Monday, June 8, 2020

Former Met Cleon Jones and the the racism he has dealt with.

Cleon Jones from when TWO BOOTS Pizza first named a slice of Pizza for him at Citi Field 


This paragraph hit me hard. Mets fans. Fans of the team that Cleon played for. The team that today is playing in Queens which is one of the most diverse places in NYC. I just don't get the hatred folks have for people that are different than them. Even today there are folks in the stands that yell out derogatory things  at players, think it is part of the game, and don't realize that they can be hurtful.
Throughout his professional playing days, a big-league career that spanned across 13 years, Jones remembers how difficult it was to push himself to play baseball. He was called several racial epithets by Mets fans; he was spit on; things were thrown at him. None of this was easy for Jones, a black athlete in the 1960s and ‘70s playing baseball for a majority-white audience. Jones took society’s hatred of him, however short-sighted and foolish it was, to heart.
“I wanted to go up in the stands and just cry, just feel bad,” Jones recalled of the pain he felt then.

This from the Daily News.

When Cleon Jones first heard about George Floyd’s killing by police, he was transported back to Mobile, Alabama, in 1977. The former Mets outfielder was driving home while his wife, Angela, was doing so in another car. She made it home safely.
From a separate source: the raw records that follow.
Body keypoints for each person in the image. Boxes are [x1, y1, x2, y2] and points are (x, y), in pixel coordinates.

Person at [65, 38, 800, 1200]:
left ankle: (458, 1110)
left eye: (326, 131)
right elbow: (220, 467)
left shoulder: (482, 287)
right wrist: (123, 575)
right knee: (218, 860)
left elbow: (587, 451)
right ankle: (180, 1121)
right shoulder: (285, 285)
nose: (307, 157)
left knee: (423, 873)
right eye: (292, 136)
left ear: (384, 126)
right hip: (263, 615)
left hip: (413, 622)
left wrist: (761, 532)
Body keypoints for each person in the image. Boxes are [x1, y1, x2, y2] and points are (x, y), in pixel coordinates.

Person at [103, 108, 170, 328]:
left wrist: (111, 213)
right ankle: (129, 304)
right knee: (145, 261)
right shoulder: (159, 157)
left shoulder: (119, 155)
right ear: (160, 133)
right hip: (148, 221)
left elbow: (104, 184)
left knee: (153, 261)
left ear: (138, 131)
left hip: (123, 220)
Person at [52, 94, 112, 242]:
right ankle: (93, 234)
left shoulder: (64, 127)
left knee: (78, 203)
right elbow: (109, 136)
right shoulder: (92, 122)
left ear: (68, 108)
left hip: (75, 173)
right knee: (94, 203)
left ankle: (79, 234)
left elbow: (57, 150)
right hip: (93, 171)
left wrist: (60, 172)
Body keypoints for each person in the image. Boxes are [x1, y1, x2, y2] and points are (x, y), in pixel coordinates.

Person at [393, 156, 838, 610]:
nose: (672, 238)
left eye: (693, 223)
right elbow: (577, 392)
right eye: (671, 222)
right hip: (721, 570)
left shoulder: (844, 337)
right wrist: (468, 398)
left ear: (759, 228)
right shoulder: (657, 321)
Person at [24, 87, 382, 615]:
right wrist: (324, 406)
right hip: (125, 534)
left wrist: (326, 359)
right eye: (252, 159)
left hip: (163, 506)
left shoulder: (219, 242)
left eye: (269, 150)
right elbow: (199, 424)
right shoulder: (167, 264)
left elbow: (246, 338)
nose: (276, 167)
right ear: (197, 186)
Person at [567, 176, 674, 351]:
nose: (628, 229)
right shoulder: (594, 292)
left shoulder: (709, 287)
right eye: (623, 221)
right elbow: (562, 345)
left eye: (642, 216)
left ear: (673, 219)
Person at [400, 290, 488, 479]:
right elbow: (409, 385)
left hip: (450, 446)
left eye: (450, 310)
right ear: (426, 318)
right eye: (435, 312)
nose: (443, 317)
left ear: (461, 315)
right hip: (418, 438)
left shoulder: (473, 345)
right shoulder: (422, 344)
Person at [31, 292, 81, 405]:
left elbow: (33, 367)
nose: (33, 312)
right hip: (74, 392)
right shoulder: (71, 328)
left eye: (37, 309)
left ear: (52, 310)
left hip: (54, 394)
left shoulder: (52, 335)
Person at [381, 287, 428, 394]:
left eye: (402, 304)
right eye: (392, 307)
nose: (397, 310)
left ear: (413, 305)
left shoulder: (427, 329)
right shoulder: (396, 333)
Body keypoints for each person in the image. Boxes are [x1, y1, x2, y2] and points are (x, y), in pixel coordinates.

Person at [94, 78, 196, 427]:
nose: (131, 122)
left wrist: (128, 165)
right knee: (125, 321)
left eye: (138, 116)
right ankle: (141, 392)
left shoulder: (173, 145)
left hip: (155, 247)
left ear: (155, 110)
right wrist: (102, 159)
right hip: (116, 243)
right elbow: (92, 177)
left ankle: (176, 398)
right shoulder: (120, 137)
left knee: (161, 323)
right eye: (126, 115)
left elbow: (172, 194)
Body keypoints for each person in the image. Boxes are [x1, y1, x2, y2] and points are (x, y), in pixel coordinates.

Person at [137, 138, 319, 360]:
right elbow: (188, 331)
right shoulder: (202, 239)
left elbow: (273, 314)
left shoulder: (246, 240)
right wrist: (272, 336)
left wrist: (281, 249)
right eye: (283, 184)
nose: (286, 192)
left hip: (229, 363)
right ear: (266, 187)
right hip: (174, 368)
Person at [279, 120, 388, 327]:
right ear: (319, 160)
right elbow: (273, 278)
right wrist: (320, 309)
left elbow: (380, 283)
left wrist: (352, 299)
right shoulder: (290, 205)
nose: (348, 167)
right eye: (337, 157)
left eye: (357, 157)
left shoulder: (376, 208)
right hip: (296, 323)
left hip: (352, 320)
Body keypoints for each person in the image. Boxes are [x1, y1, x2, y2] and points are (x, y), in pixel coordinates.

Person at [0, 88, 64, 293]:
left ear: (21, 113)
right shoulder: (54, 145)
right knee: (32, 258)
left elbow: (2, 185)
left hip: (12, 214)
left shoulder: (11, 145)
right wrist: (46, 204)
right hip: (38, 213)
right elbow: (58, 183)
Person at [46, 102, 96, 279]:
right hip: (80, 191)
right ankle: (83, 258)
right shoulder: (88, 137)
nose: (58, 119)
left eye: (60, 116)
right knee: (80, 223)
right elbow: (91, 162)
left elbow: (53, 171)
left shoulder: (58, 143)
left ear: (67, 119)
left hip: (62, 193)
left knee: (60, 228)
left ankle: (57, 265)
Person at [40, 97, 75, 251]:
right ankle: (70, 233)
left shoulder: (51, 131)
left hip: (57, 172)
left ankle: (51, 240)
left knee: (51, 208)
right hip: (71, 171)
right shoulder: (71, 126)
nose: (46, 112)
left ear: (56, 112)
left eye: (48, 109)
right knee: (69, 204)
Jones was stopped by a white police officer who claimed his turn signal was broken.
“Thank you officer, but I didn’t know it wasn’t working,” Jones said.“Where’s your license?” the officer asked.
“In the other car,” Jones told him.
“OK. Hold on a minute,” the officer said.
“I waited and waited and waited until finally I asked, ‘What’s going on? How long do you want me to wait?’ A couple of seconds later, more police vehicles showed up and another officer approached me,” Jones said. “We’re going to whoop your ass,” the officer said.
Moments later, a brawl ensued. Jones, a year after he retired from baseball, wrestled with police officers on the ground in his own neighborhood when suddenly, he was hit with a club.
“Finally, my mind said get away from here,” Jones recalled in a phone conversation with the Daily News. “I was right in front of my place of business at that time, so I ran around the block.”
Except, that didn’t work. The police trailed Jones and soon, began beating him up again. His neighbors came out of their homes and started shouting Jones’ name. Eventually, the officers stopped. “They didn't realize who I was at the time,” Jones said. “When people started calling my name, the white officers realized they picked the wrong individual. And this happened in 1977! God knows what happened before then, because I know for a fact it happened to other folks.”
Read more here.

1977! A year after I was born and situations like this are still going on.